Some items on my list are things I mean to do every day – which is somewhat frustrating because you can’t really cross them off; they’ll just pop up again the next day. (This undermines the true joy of a list – to cross things off. So satisfying.) These are things like get exercise, or perhaps clean the kitchen. The corresponding resolution would be Get the dishes done every evening, or perhaps Keep a cleaner kitchen. However, neither of these seems like a good resolution to me: the former is designed to fail the first evening you miss, and the latter is so vague that, well – how do you know if you’ve succeeded?
Some resolutions would be in direct conflict with each other. For example, something like Limit time spent on email, which I’d love to do, would pretty much thwart Clean out inbox, which would also be a great thing. (Really, I shouldn’t get started on my love/hate relationship with email.) What to do?

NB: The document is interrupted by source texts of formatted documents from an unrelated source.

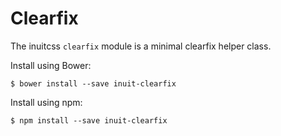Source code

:# Clearfix

The inuitcss `clearfix` module is a minimal clearfix helper class.

Install using Bower:

    $ bower install --save inuit-clearfix

Install using npm:

    $ npm install --save inuit-clearfix
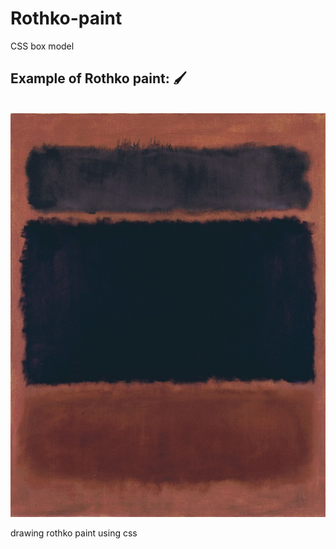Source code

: # Rothko-paint
CSS box model
<h2>Example of Rothko paint: 🖌️ </h2>
<br> 
<img src="https://github.com/Saraiin/Rothko-paint/blob/main/rothko%20paint.webp" alt="rothkopaint"/>

drawing rothko paint using css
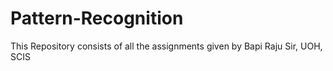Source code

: # Pattern-Recognition
This Repository consists of all the assignments given by Bapi Raju Sir, UOH, SCIS

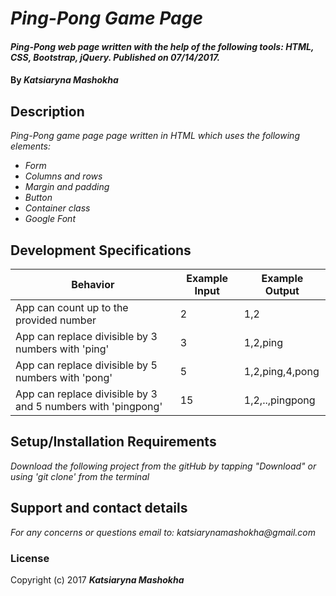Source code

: # _Ping-Pong Game Page_
####  _Ping-Pong web page written with the help of the following tools: HTML, CSS, Bootstrap, jQuery. Published on 07/14/2017._
#### By _**Katsiaryna Mashokha**_
## Description
_Ping-Pong game page page written in HTML which uses the following elements:_
* _Form_
* _Columns and rows_
* _Margin and padding_
* _Button_
* _Container class_
* _Google Font_

## Development Specifications
| Behavior      | Example Input         | Example Output        |
| ------------- | ------------- | ------------- |
| App can count up to the provided number | 2  |      1,2        |
| App can replace divisible by 3 numbers with 'ping' | 3  |      1,2,ping        |
| App can replace divisible by 5 numbers with 'pong' | 5  |      1,2,ping,4,pong |  
| App can replace divisible by 3 and 5 numbers with 'pingpong' | 15  |      1,2,..,pingpong

## Setup/Installation Requirements
_Download the following project from the gitHub by tapping "Download" or using 'git clone' from the terminal_

## Support and contact details
_For any concerns or questions email to: katsiarynamashokha@gmail.com_

### License
Copyright (c) 2017 **_Katsiaryna Mashokha_**
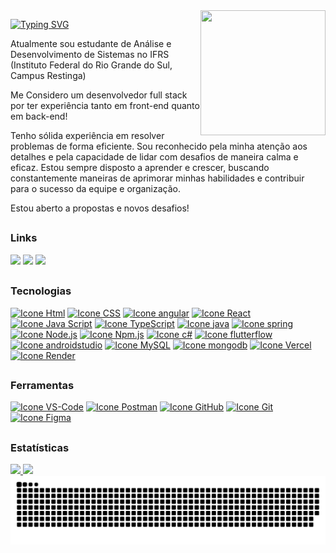 <img align="right" src="https://media.tenor.com/3OnwqAIT5lcAAAAi/subaru-duck-dance-smooth.gif" width="200" height="200" border="0" />

[![Typing SVG](https://readme-typing-svg.demolab.com?font=Fira+Code&pause=1000&random=false&width=435&lines=Ol%C3%A1%2C+sou+o+Maycon+Padilha!+%F0%9F%91%8B;Prazer+em+conhec%C3%AA-lo!+%F0%9F%91%8B)](https://git.io/typing-svg)
<p align="left">Atualmente sou estudante de Análise e Desenvolvimento de Sistemas no IFRS<br>(Instituto Federal do Rio Grande do Sul, Campus Restinga)</p>   
<p align="left">Me Considero um desenvolvedor full stack por ter experiência tanto em front-end quanto em back-end!</p>
<p align="left">Tenho sólida experiência em resolver problemas de forma eficiente. Sou reconhecido pela minha atenção aos detalhes e pela capacidade de lidar com desafios de maneira calma e eficaz. Estou sempre disposto a aprender e crescer, buscando constantemente maneiras de aprimorar minhas habilidades e contribuir para o sucesso da equipe e organização.</p>
<p align="left">Estou aberto a propostas e novos desafios!</p>

##

### Links

<div> 
 <a href="https://www.linkedin.com/in/maycon-padilha/" target="_blank"><img src="https://img.shields.io/badge/-LinkedIn-%230077B5?style=for-the-badge&logo=linkedin&logoColor=white" target="_blank"></a> 
 <a href="https://docs.google.com/document/d/1Ed-Smy8aXQfdtdzTAr1XY3YbSxGCtRU99XIkiVFQSOw/view" target="_blank"><img src="https://img.shields.io/badge/-Portf%C3%B3lio-%25?style=for-the-badge&logo=duckduckgo&logoColor=white&color=000" target="_blank"></a> 
 <a href="mailto:maycon.jordan5000@gmail.com" target="_blank"><img src="https://img.shields.io/badge/-Gmail-%25?style=for-the-badge&logo=gmail&logoColor=white&color=%23EA4335" target="_blank"></a> 
</div>

##

### Tecnologias
[<img height="48px" width="48px" alt="Icone Html" src="https://skillicons.dev/icons?i=html"/>](https://developer.mozilla.org/pt-BR/docs/Web/HTML)
[<img height="48px" width="48px" alt="Icone CSS" src="https://skillicons.dev/icons?i=css"/>](https://developer.mozilla.org/pt-BR/docs/Web/CSS)
[<img height="48px" width="48px" alt="Icone angular" src="https://skillicons.dev/icons?i=angular"/>](https://angular.io/)
[<img height="48px" width="48px" alt="Icone React" src="https://skillicons.dev/icons?i=react"/>](https://pt-br.react.dev)
[<img height="48px" width="48px" alt="Icone Java Script" src="https://skillicons.dev/icons?i=js"/>](https://developer.mozilla.org/pt-BR/docs/Web/JavaScript)
[<img height="48px" width="48px" alt="Icone TypeScript" src="https://skillicons.dev/icons?i=ts"/>](https://www.typescriptlang.org/pt/)
[<img height="48px" width="48px" alt="Icone java" src="https://skillicons.dev/icons?i=java"/>](https://pt.wikipedia.org/wiki/Java_(linguagem_de_programa%C3%A7%C3%A3o))
[<img height="48px" width="48px" alt="Icone spring" src="https://skillicons.dev/icons?i=spring"/>](https://spring.io/)
[<img height="48px" width="48px" alt="Icone Node.js" src="https://skillicons.dev/icons?i=nodejs"/>](https://nodejs.org)
[<img height="48px" width="48px" alt="Icone Npm.js" src="https://skillicons.dev/icons?i=npm"/>](https://www.npmjs.com)
[<img height="48px" width="48px" alt="Icone c#" src="https://skillicons.dev/icons?i=cs"/>](https://dotnet.microsoft.com/pt-br/languages/csharp)
[<img height="48px" width="48px" alt="Icone flutterflow" src="https://i.postimg.cc/PqmP6w9F/flutterflowpng.png"/>](https://flutterflow.io/)
[<img height="48px" width="48px" alt="Icone androidstudio" src="https://skillicons.dev/icons?i=androidstudio"/>](https://developer.android.com/studio?hl=pt-br)
[<img height="48px" width="48px" alt="Icone MySQL" src="https://skillicons.dev/icons?i=mysql"/>](https://www.postgresql.org)
[<img height="48px" width="48px" alt="Icone mongodb" src="https://skillicons.dev/icons?i=mongodb"/>](https://cloud.google.com/)
[<img height="48px" width="48px" alt="Icone Vercel" src="https://skillicons.dev/icons?i=vercel"/>](https://vercel.com)
[<img height="48px" width="48px" alt="Icone Render" src="https://i.postimg.cc/HsC596fC/render.png"/>](https://render.com/)

##

### Ferramentas
[<img height="48px" width="48px" alt="Icone VS-Code" src="https://skillicons.dev/icons?i=vscode"/>](https://code.visualstudio.com)
[<img height="48px" width="48px" alt="Icone Postman" src="https://i.postimg.cc/QNyBTNVk/postman.png"/>](https://www.postman.com)
[<img height="48px" width="48px" alt="Icone GitHub" src="https://skillicons.dev/icons?i=github"/>](https://github.com/)
[<img height="48px" width="48px" alt="Icone Git" src="https://skillicons.dev/icons?i=git"/>](https://git-scm.com)
[<img height="48px" width="48px" alt="Icone Figma" src="https://skillicons.dev/icons?i=figma"/>](https://www.figma.com)

##

### Estatísticas

<div>
  <a href="https://github.com/MayconPadilha/MayconPadilha">
  <img height="150em" src="https://github-readme-stats.vercel.app/api?username=MayconPadilha&show_icons=true&theme=dark&include_all_commits=true&count_private=true"/>
  <img height="150em" src="https://github-readme-stats.vercel.app/api/top-langs/?username=MayconPadilha&layout=compact&langs_count=7&theme=dark"/>
</div>

<picture>
  <source media="(prefers-color-scheme: dark)" srcset="https://raw.githubusercontent.com/MayconPadilha/MayconPadilha/output/github-contribution-grid-snake-dark.svg">
  <source media="(prefers-color-scheme: light)" srcset="https://raw.githubusercontent.com/MayconPadilha/MayconPadilha/output/github-contribution-grid-snake.svg">
  <img alt="github contribution grid snake animation" src="https://raw.githubusercontent.com/MayconPadilha/MayconPadilha/output/github-contribution-grid-snake.svg">
</picture>
<br><br>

Of course there’s stuff I have to get done, like pay the bills and make dinner and do the laundry. If I made all my resolutions like that, I’d bat a hundred percent. (Does one bat percents? I have no clue about baseball.) Still, these things are also perennials, so they don’t feel much like accomplishments.

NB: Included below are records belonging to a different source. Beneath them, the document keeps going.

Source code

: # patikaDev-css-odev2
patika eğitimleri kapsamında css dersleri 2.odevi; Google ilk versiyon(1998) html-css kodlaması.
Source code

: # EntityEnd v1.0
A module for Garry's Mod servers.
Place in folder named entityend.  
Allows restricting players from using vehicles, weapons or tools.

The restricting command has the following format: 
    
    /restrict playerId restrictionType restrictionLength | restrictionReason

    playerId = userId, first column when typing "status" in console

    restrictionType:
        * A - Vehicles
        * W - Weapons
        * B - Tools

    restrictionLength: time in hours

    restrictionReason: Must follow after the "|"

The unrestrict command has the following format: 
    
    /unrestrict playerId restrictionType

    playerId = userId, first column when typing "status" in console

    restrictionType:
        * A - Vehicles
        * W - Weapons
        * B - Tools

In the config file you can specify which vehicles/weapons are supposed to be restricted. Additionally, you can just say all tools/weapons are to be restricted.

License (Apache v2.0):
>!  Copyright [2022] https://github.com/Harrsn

So, no recurring tasks, not even less frequent ones like organize closet and clean up junk drawer. They will just haunt me again later (unless they’re something like Give E dozens of kisses every single day – that’s simply inevitable). Nothing non-baby-related that requires absolute consistency, because that’s just impossible, especially these days. Nothing too unspecific that includes “less” or “more” or “as much as possible” – I need to be precise so I know when I’m done.
A perfect resolution would be something like Finish my symphony, of which at this point I have one movement basically done, and part of two others. I can envision being finished. The problem with this resolution is, life gets in the way. I don’t know for sure if I will get to my symphony, passionate though I am about it, because frankly, it falls to the bottom of the list every time. Before I had a baby, I could bump it up sometimes, but now I have to be very selective about what I do on the occasions when I have time “to myself” – and even then I always get interrupted. It’s just not conducive to producing brilliant or even mediocre orchestral music.
I guess I’ll just give it some more thought. Let’s just say I have goals, renewable at any time, that involve being healthy, saving money, getting organized, doing lots of writing… and maybe one day, finishing a to-do list.
You bat a thousand.
I have one resolution: to be less crabby.